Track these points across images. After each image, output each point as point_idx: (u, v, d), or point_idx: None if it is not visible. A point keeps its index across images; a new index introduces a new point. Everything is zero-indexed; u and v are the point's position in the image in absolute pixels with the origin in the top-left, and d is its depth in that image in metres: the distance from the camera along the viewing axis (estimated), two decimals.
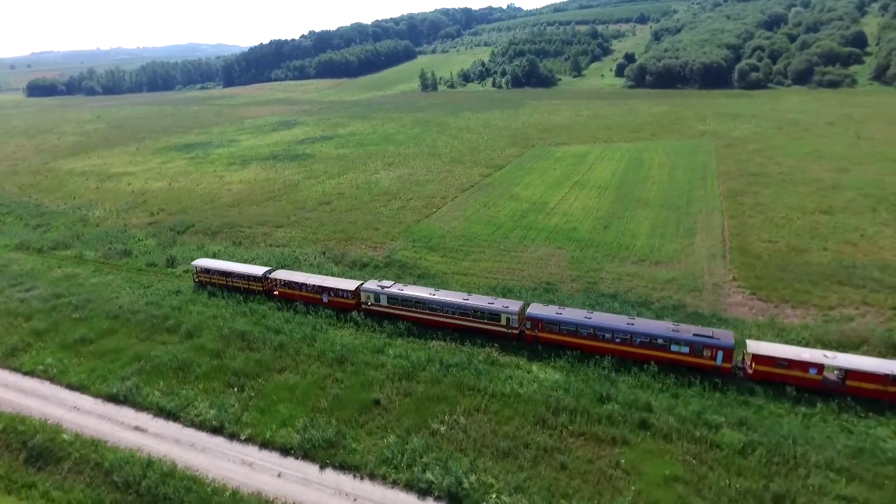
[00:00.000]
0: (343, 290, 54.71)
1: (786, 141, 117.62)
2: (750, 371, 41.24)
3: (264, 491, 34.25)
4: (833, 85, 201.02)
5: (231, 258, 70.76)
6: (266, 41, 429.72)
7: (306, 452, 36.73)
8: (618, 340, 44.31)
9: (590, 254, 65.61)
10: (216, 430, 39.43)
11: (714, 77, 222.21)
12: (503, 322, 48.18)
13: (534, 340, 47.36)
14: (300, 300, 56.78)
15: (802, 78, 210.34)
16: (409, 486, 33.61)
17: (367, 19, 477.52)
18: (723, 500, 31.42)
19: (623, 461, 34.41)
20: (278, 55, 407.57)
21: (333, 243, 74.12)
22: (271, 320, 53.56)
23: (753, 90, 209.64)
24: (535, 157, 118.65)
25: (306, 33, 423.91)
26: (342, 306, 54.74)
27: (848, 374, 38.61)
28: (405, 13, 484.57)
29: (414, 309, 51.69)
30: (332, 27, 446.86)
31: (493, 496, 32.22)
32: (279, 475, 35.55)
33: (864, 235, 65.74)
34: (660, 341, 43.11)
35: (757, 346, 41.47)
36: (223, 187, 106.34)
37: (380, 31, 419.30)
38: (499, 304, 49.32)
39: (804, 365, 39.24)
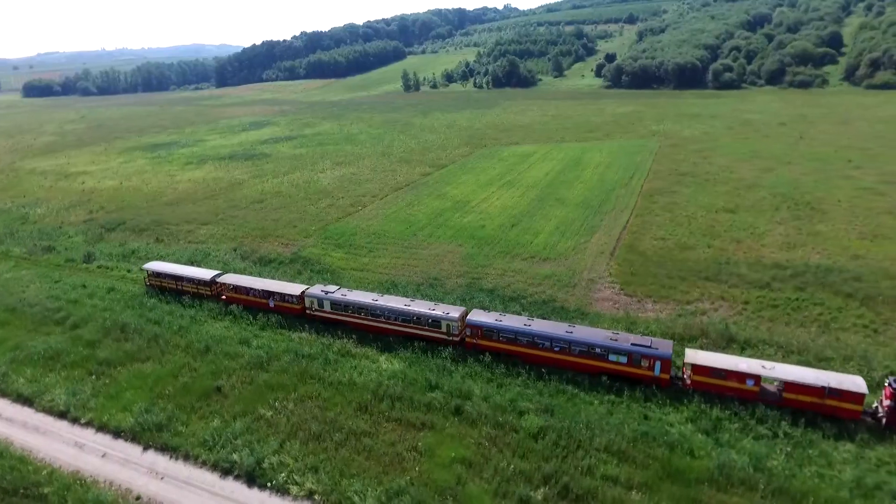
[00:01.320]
0: (289, 296, 53.19)
1: (730, 141, 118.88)
2: (688, 382, 39.93)
3: (83, 470, 36.47)
4: (804, 85, 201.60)
5: (149, 255, 73.26)
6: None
7: (135, 435, 38.92)
8: (556, 349, 43.00)
9: (485, 251, 67.47)
10: (62, 415, 41.71)
11: (689, 77, 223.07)
12: (443, 329, 46.56)
13: (473, 348, 45.91)
14: (247, 305, 55.33)
15: (775, 78, 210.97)
16: (214, 466, 35.73)
17: (365, 20, 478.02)
18: (497, 480, 33.29)
19: (421, 444, 36.36)
20: (270, 56, 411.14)
21: (249, 240, 76.34)
22: (156, 312, 55.73)
23: (726, 90, 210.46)
24: (482, 156, 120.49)
25: (298, 34, 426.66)
26: (288, 311, 53.41)
27: (785, 385, 37.21)
28: (398, 14, 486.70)
29: (357, 315, 50.23)
30: (328, 28, 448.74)
31: (284, 475, 34.23)
32: (104, 455, 37.77)
33: (754, 233, 67.24)
34: (598, 350, 41.62)
35: (695, 356, 39.91)
36: (170, 186, 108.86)
37: (371, 31, 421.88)
38: (439, 310, 47.49)
39: (741, 376, 37.88)
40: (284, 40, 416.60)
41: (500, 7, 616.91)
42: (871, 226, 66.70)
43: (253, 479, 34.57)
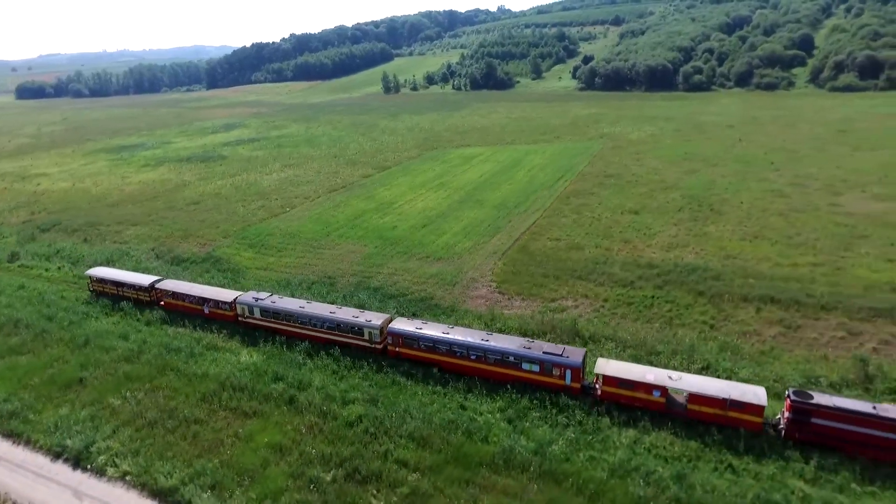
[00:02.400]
0: (222, 302, 53.40)
1: (671, 143, 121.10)
2: (599, 392, 39.59)
3: None
4: (770, 87, 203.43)
5: (72, 254, 76.31)
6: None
7: None
8: (473, 357, 42.83)
9: (386, 251, 70.06)
10: None
11: (659, 79, 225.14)
12: (366, 337, 46.79)
13: (396, 356, 45.94)
14: (184, 311, 55.39)
15: (743, 80, 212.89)
16: (48, 450, 38.43)
17: (361, 21, 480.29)
18: (298, 463, 35.86)
19: (243, 431, 38.99)
20: (259, 58, 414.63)
21: (171, 240, 79.12)
22: (52, 309, 58.50)
23: (695, 92, 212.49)
24: (428, 158, 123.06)
25: (287, 36, 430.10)
26: (223, 318, 53.42)
27: (689, 397, 36.89)
28: (391, 16, 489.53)
29: (285, 322, 50.37)
30: (320, 30, 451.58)
31: (105, 458, 36.91)
32: None
33: (646, 234, 69.59)
34: (511, 359, 41.43)
35: (605, 366, 39.38)
36: (118, 188, 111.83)
37: (359, 33, 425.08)
38: (363, 317, 47.46)
39: (648, 387, 37.62)
40: (273, 42, 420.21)
41: (494, 9, 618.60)
42: (757, 227, 68.94)
43: (78, 461, 37.18)
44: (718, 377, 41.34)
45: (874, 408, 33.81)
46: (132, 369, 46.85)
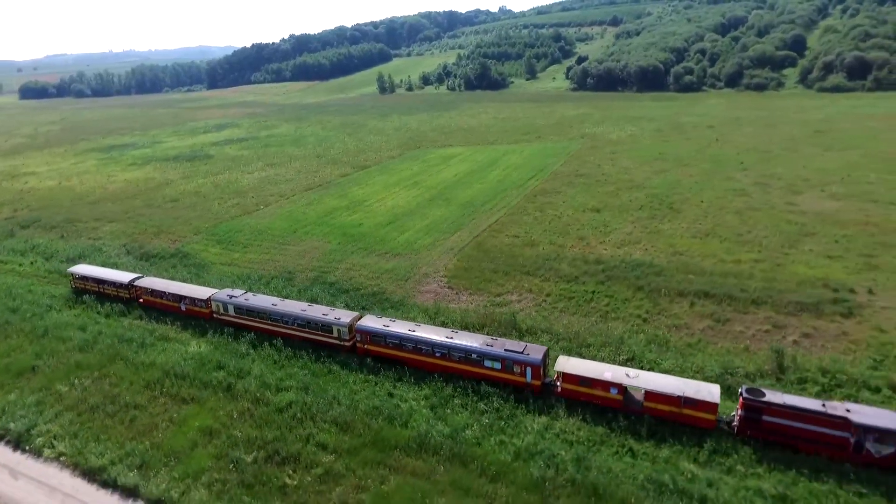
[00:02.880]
0: (198, 300, 54.20)
1: (649, 143, 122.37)
2: (559, 389, 40.15)
3: None
4: (760, 87, 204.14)
5: (48, 250, 78.51)
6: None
7: None
8: (438, 354, 43.39)
9: (348, 247, 71.87)
10: None
11: (651, 80, 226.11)
12: (335, 334, 47.65)
13: (364, 353, 46.76)
14: (162, 308, 56.38)
15: (733, 80, 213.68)
16: None
17: (361, 22, 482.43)
18: (224, 445, 37.68)
19: (178, 415, 40.87)
20: (259, 58, 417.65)
21: (144, 237, 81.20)
22: (17, 301, 60.61)
23: (686, 93, 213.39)
24: (408, 158, 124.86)
25: (287, 37, 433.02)
26: (198, 315, 54.30)
27: (645, 394, 37.45)
28: (391, 17, 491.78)
29: (258, 319, 51.24)
30: (320, 31, 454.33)
31: (43, 440, 38.88)
32: None
33: (602, 231, 71.12)
34: (474, 356, 42.11)
35: (564, 364, 40.01)
36: (101, 186, 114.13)
37: (358, 34, 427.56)
38: (332, 315, 48.32)
39: (606, 385, 38.16)
40: (273, 43, 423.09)
41: (496, 10, 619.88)
42: (710, 225, 70.36)
43: (19, 443, 39.14)
44: (642, 368, 42.81)
45: (823, 405, 34.30)
46: (83, 358, 48.79)
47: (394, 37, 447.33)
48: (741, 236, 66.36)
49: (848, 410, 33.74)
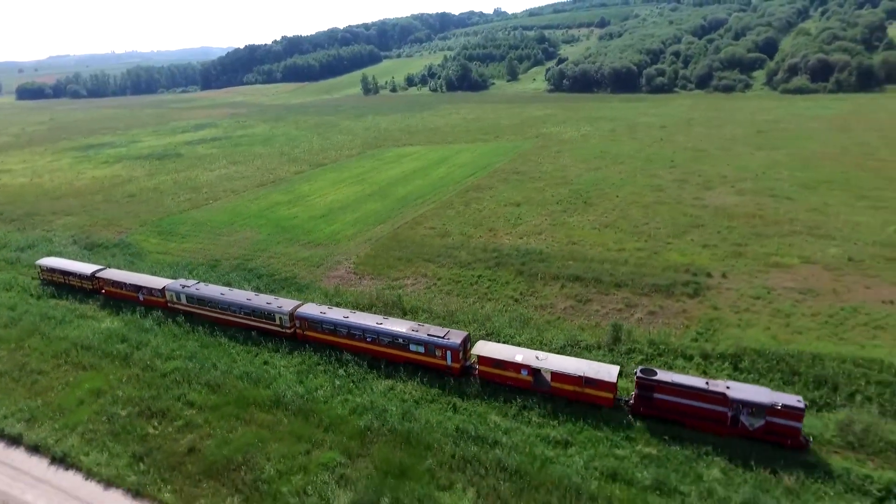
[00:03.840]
0: (154, 290, 57.20)
1: (597, 143, 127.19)
2: (477, 372, 42.62)
3: None
4: (728, 89, 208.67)
5: (1, 240, 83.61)
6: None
7: None
8: (369, 339, 45.85)
9: (276, 237, 77.06)
10: None
11: (624, 81, 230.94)
12: (277, 322, 50.02)
13: (304, 339, 49.15)
14: (122, 298, 59.20)
15: (703, 82, 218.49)
16: None
17: (353, 24, 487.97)
18: (107, 403, 42.82)
19: (73, 379, 46.08)
20: (252, 59, 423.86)
21: (93, 228, 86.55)
22: None
23: (657, 94, 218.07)
24: (365, 156, 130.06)
25: (279, 38, 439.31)
26: (155, 304, 57.04)
27: (552, 375, 39.68)
28: (382, 18, 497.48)
29: (208, 308, 53.74)
30: (314, 32, 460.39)
31: None
32: None
33: (515, 223, 76.05)
34: (401, 341, 44.39)
35: (482, 348, 42.47)
36: (68, 183, 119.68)
37: (349, 36, 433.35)
38: (275, 304, 50.68)
39: (517, 367, 40.55)
40: (265, 44, 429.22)
41: (490, 11, 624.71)
42: (614, 218, 75.24)
43: None
44: (500, 342, 47.67)
45: (707, 383, 36.40)
46: (5, 333, 54.12)
47: (385, 39, 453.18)
48: (637, 228, 71.17)
49: (728, 388, 35.80)
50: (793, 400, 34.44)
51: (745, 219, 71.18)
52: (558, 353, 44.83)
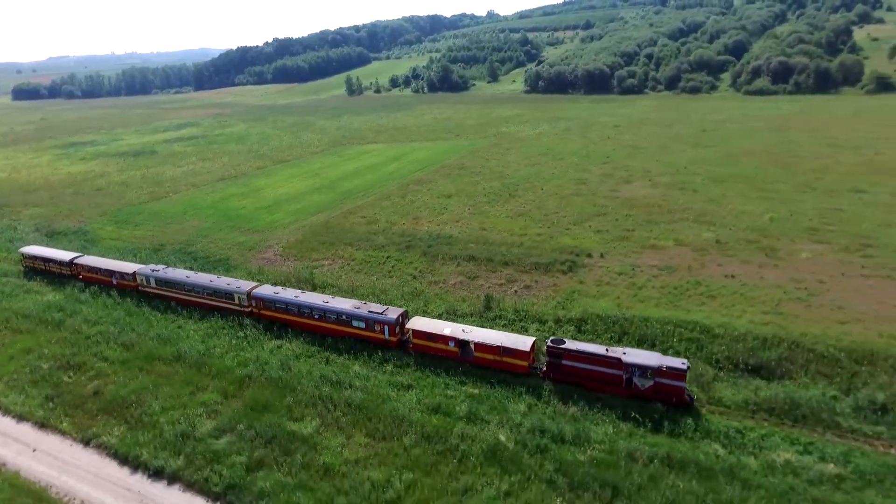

◆ **Action item**
From the records above, write out exactly the lines that begin at the line with "[00:02.400]" and end at the line with "49: (848, 410, 33.74)". Pictures must not appear in the output.

◆ **Answer to the exercise**
[00:02.400]
0: (222, 302, 53.40)
1: (671, 143, 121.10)
2: (599, 392, 39.59)
3: None
4: (770, 87, 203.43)
5: (72, 254, 76.31)
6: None
7: None
8: (473, 357, 42.83)
9: (386, 251, 70.06)
10: None
11: (659, 79, 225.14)
12: (366, 337, 46.79)
13: (396, 356, 45.94)
14: (184, 311, 55.39)
15: (743, 80, 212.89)
16: (48, 450, 38.43)
17: (361, 21, 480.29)
18: (298, 463, 35.86)
19: (243, 431, 38.99)
20: (259, 58, 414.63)
21: (171, 240, 79.12)
22: (52, 309, 58.50)
23: (695, 92, 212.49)
24: (428, 158, 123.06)
25: (287, 36, 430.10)
26: (223, 318, 53.42)
27: (689, 397, 36.89)
28: (391, 16, 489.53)
29: (285, 322, 50.37)
30: (320, 30, 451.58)
31: (105, 458, 36.91)
32: None
33: (646, 234, 69.59)
34: (511, 359, 41.43)
35: (605, 366, 39.38)
36: (118, 188, 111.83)
37: (359, 33, 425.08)
38: (363, 317, 47.46)
39: (648, 387, 37.62)
40: (273, 42, 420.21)
41: (494, 9, 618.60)
42: (757, 227, 68.94)
43: (78, 461, 37.18)
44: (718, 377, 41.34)
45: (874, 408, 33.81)
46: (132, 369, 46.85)
[00:02.880]
0: (198, 300, 54.20)
1: (649, 143, 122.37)
2: (559, 389, 40.15)
3: None
4: (760, 87, 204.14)
5: (48, 250, 78.51)
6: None
7: None
8: (438, 354, 43.39)
9: (348, 247, 71.87)
10: None
11: (651, 80, 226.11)
12: (335, 334, 47.65)
13: (364, 353, 46.76)
14: (162, 308, 56.38)
15: (733, 80, 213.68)
16: None
17: (361, 22, 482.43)
18: (224, 445, 37.68)
19: (178, 415, 40.87)
20: (259, 58, 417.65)
21: (144, 237, 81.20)
22: (17, 301, 60.61)
23: (686, 93, 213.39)
24: (408, 158, 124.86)
25: (287, 37, 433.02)
26: (198, 315, 54.30)
27: (645, 394, 37.45)
28: (391, 17, 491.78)
29: (258, 319, 51.24)
30: (320, 31, 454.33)
31: (43, 440, 38.88)
32: None
33: (602, 231, 71.12)
34: (474, 356, 42.11)
35: (564, 364, 40.01)
36: (101, 186, 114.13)
37: (358, 34, 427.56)
38: (332, 315, 48.32)
39: (606, 385, 38.16)
40: (273, 43, 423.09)
41: (496, 10, 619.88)
42: (710, 225, 70.36)
43: (19, 443, 39.14)
44: (642, 368, 42.81)
45: (823, 405, 34.30)
46: (83, 358, 48.79)
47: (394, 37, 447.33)
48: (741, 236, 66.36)
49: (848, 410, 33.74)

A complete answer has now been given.